Tales of Statisticians
Jacob Bernoulli
6 Jan 1655 - 16 Aug 1705

Jacob Bernoulli

Jacob (or James, or Jacques), the son of a prosperous Protestant merchant, was the first of the remarkable Bernoulli mathematical dynasty. Back in 1583, the Bernoulli family had fled from Antwerp, first to Frankfort and then to Basel, to escape the persecutions of the Catholic Duke of Alba, acting for the absentee King of Spain. Jacob was first trained in theology, but after receiving his degree and working as a tutor in Geneva for two years, he made his own escape into mathematics. He went to France, where he studied with followers of Descartes. He visited the Netherlands, and then went to England, where he met Boyle and Hooke. On his return to Switzerland in 1683 he began teaching mechanics at the University of Basel. He published papers on algebra and probability in 1685 and on geometry in 1687, and was appointed to the chair of mathematics at Basel in 1687. At about this time his younger brother Johannes, who had been studying mechanics, asked Jacob to teach him mathematics, beginning with Leibniz's difficult 1684 paper on the calculus, the big new thing at that time. The two collaborated for a while, but a period of rivalry and mutual attacks followed, becoming even more acrimonious after Johannes moved to the Netherlands, in 1697.

Jacob's contributions to statistics include a major 1689 work on infinite series, in which his statement of the Law of Large Numbers appeared. The essence of the law is that, given an inherent probability that an event will come out a certain way, an increasing number of trials will give an increasingly accurate approximation to that frequency, random variations on either side of the inherently probable value tending to cancel out in the long run. Jacob's work on the calculus (he was the first to use the term "integral") and on geometry gave him a deep insight into the equations of many of the curves that are useful in describing growth and probability. The curve called the Lemniscate of Bernoulli still bears his name, as does the Bernoulli equation y' = p(x)y + q(x)y*n. He was so taken with another curve he investigated, the logarithmic (equilangular) spiral, that he ordered it to be engraved on his tomb with the caption Eadem mutata resurgo: "Though transformed, I shall arise unchanged." Thus did mathematics and theology join hands at the end. After Jacob's death, Johannes realized his long ambition by succeeding to his brother's chair at Basel. 

Jacob's most important work was the Ars Conjectandi, which was published only after his death (in 1713). With de Moivre's work of 1718, it is the first major treatise in the field of probability and statistics. Bernoulli's legacy, like his life, has an oppositional character. The Ars Conjectandi defines a "frequentist" or objective position as against the "expectation" or subjective position which has developed from the work of Bayes.
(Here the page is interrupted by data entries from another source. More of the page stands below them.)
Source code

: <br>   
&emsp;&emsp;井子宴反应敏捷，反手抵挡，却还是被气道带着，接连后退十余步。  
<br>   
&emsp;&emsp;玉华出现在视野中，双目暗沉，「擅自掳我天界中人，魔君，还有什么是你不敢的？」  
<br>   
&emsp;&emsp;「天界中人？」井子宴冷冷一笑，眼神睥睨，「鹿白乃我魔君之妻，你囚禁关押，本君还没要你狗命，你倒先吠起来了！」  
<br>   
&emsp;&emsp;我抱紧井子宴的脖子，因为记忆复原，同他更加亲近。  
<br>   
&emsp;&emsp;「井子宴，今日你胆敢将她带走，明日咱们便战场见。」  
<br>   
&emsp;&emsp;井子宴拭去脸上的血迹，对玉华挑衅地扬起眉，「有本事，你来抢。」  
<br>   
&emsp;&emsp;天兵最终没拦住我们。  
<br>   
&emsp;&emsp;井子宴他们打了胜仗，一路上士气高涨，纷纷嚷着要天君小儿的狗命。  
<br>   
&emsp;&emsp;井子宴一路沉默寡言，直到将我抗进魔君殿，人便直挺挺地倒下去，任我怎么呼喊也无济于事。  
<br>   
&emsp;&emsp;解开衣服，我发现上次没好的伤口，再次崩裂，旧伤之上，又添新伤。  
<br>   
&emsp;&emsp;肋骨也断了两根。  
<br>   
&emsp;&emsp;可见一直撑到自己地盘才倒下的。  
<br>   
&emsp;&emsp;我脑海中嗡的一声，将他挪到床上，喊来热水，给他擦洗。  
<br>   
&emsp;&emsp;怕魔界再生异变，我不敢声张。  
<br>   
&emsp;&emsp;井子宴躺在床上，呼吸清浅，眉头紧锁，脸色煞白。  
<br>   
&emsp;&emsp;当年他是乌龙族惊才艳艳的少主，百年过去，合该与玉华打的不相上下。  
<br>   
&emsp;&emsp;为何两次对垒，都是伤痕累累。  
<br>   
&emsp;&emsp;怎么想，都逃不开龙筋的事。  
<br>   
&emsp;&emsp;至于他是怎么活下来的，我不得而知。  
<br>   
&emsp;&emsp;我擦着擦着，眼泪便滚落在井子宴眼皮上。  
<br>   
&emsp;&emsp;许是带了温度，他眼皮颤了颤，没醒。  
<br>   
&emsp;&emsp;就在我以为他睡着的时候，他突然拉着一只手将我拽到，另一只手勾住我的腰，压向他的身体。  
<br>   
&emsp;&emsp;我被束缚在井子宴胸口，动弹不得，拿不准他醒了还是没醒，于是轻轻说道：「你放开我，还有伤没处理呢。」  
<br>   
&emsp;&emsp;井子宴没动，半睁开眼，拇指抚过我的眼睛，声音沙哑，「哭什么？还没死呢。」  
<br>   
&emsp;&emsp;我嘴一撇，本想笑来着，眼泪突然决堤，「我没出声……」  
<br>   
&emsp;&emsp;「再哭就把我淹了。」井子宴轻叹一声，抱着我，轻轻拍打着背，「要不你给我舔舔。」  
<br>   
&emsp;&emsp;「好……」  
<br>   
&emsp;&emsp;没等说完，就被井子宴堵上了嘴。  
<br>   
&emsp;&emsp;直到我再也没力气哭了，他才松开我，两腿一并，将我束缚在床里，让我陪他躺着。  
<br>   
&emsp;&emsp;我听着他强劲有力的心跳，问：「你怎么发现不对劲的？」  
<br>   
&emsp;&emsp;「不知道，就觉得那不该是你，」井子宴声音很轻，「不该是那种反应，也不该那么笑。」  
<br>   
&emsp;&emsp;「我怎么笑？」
Opposition between these two viewpoints still to some extent divides statistics into two hostile camps. One subgroup of the International Association for Statistics is called the Bernoulli Society.

Bernoulli developed the binomial approach of Pascal, in which the binomial coefficients of the Arithmetical Triangle have a central place. A coin toss or other trial which can have only one of two outcomes is sometimes called a Bernoulli trial. The world owes Bernoulli no lesser tribute.